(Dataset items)
____________
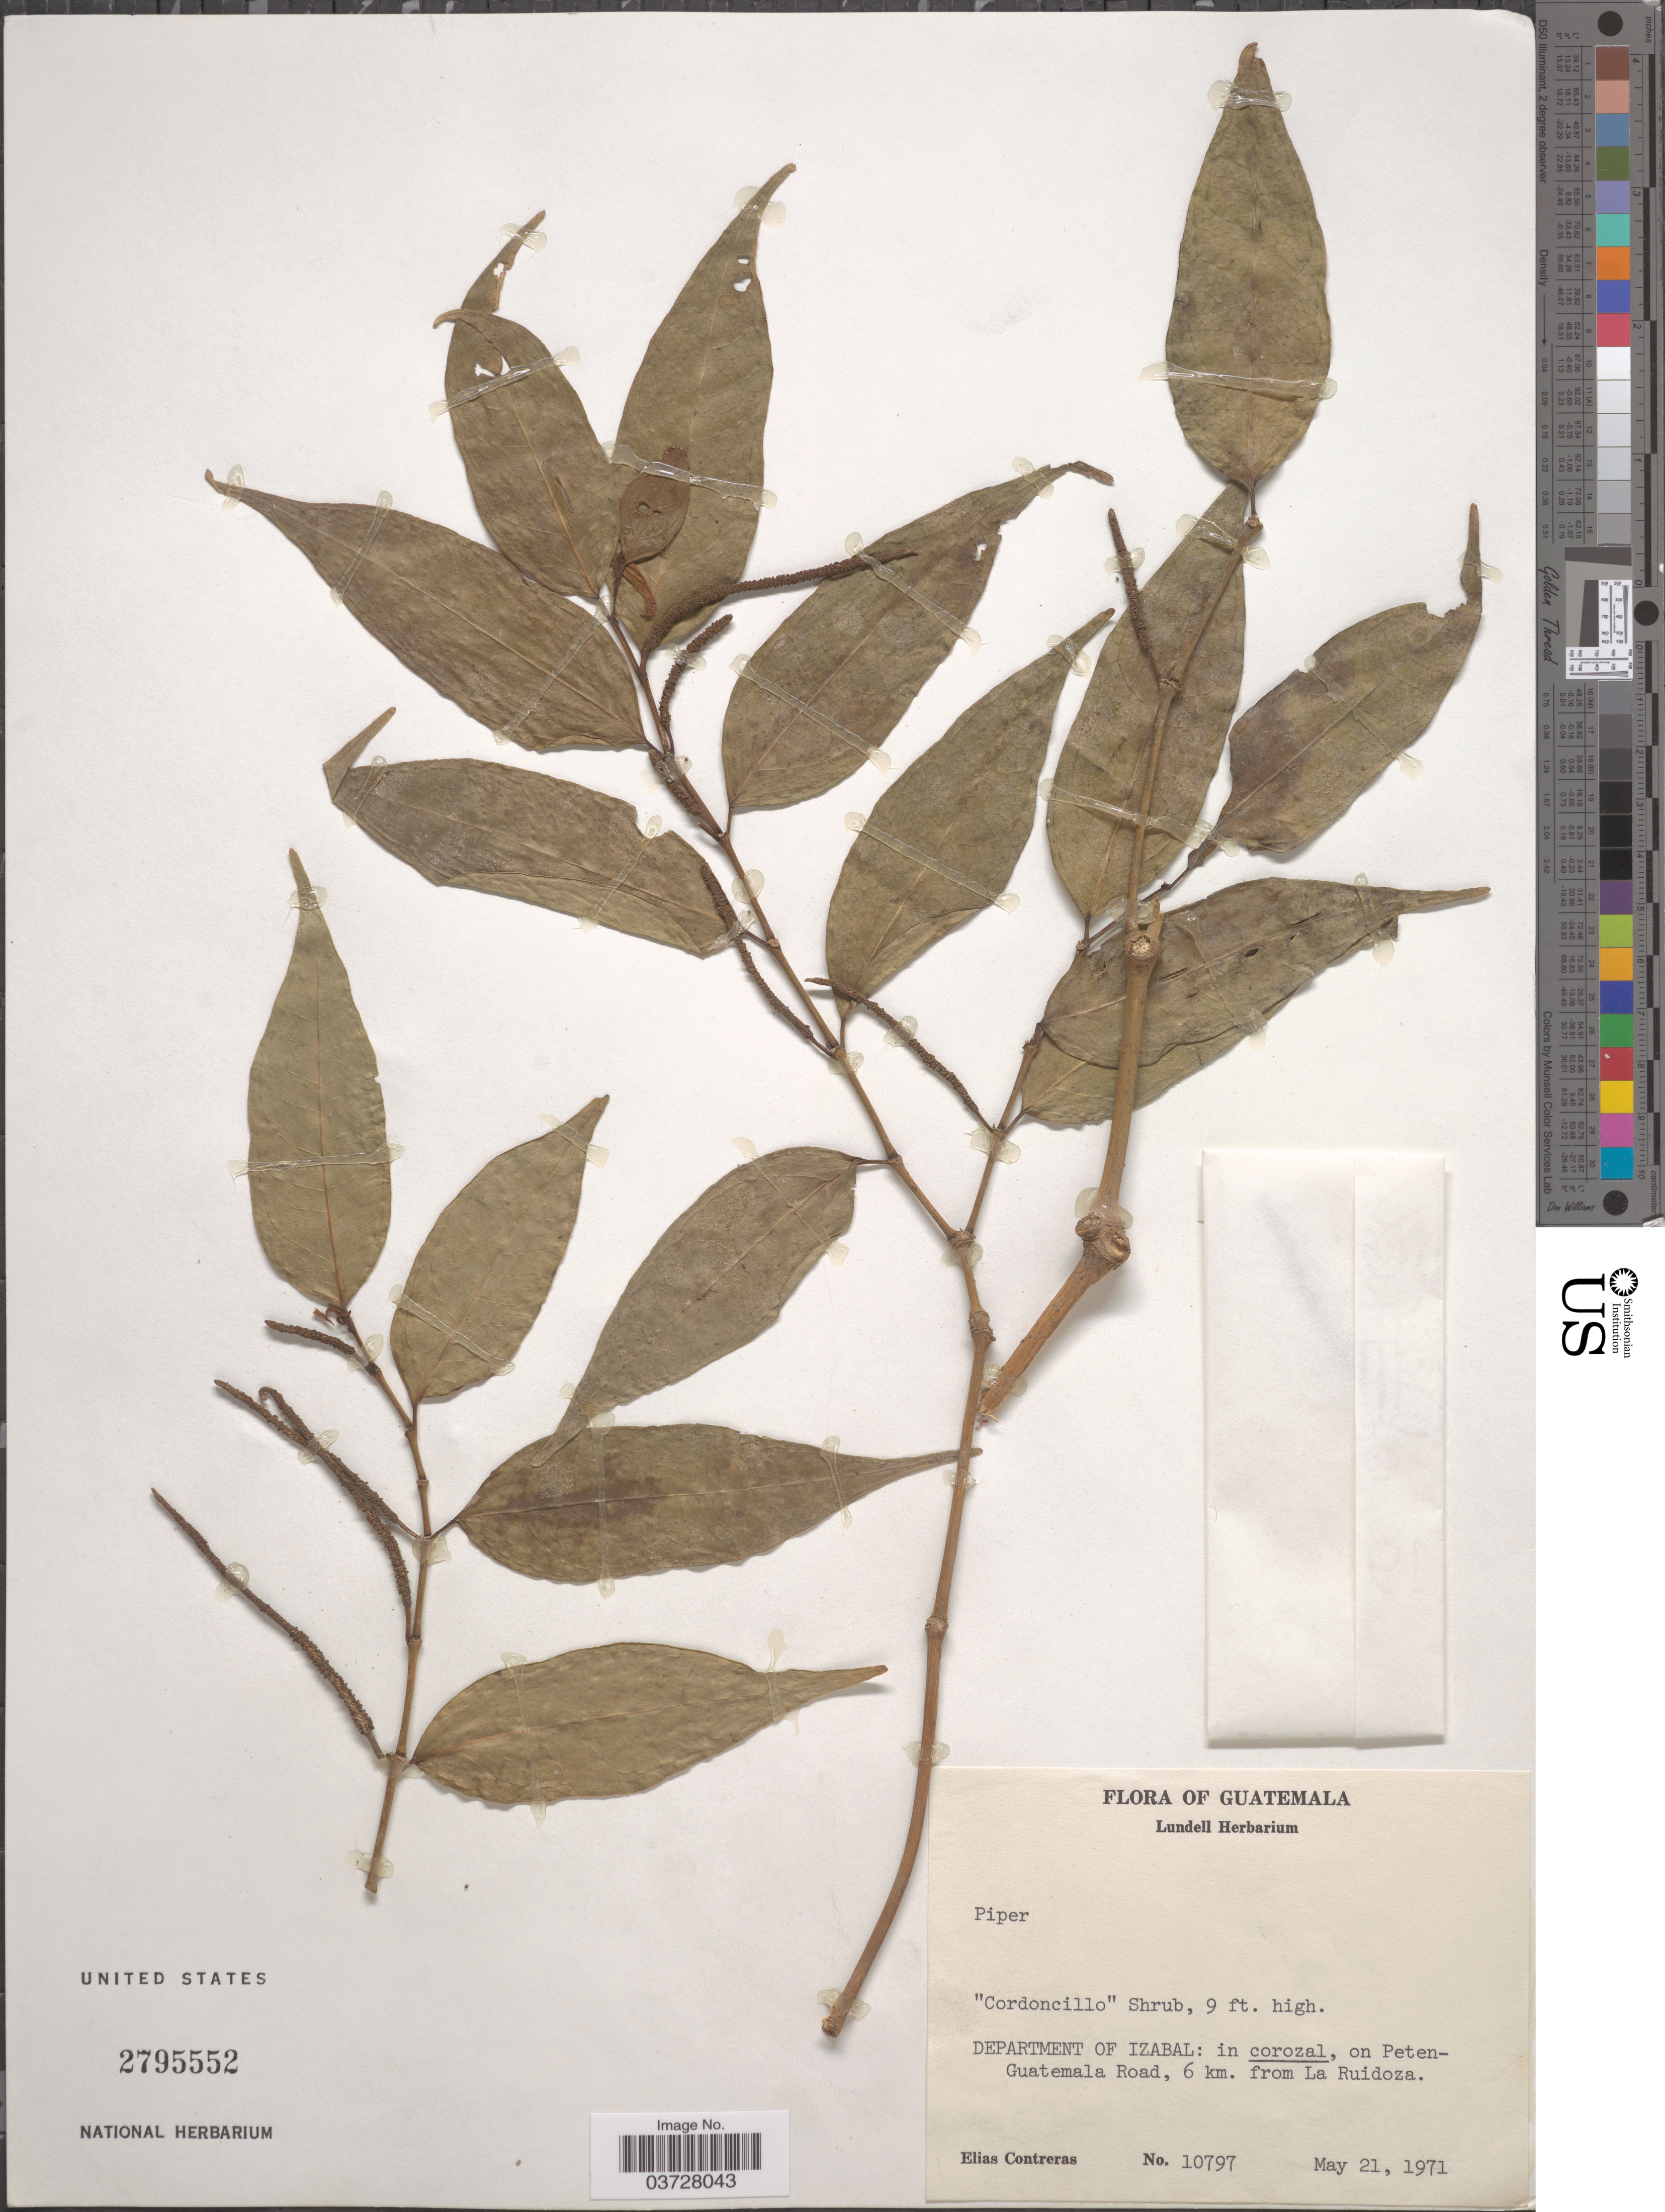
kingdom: Plantae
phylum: Tracheophyta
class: Magnoliopsida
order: Piperales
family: Piperaceae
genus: Piper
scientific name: Piper sp.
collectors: E. Contreras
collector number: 10797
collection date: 1971-05-21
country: Guatemala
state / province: Izabal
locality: Department of Izabal: on Peten-Guatemala Road, 6 km. from La Ruidoza.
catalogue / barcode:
____________
§ Written exercise
Put the lines of the listing into a numbered list, starting with the line containing "scientific name: Piper sp." and running through the end of the listing, both ends included. Leave out any blank lines.

§ Exercise output
1. scientific name: Piper sp.
2. collectors: E. Contreras
3. collector number: 10797
4. collection date: 1971-05-21
5. country: Guatemala
6. state / province: Izabal
7. locality: Department of Izabal: on Peten-Guatemala Road, 6 km. from La Ruidoza.
8. catalogue / barcode:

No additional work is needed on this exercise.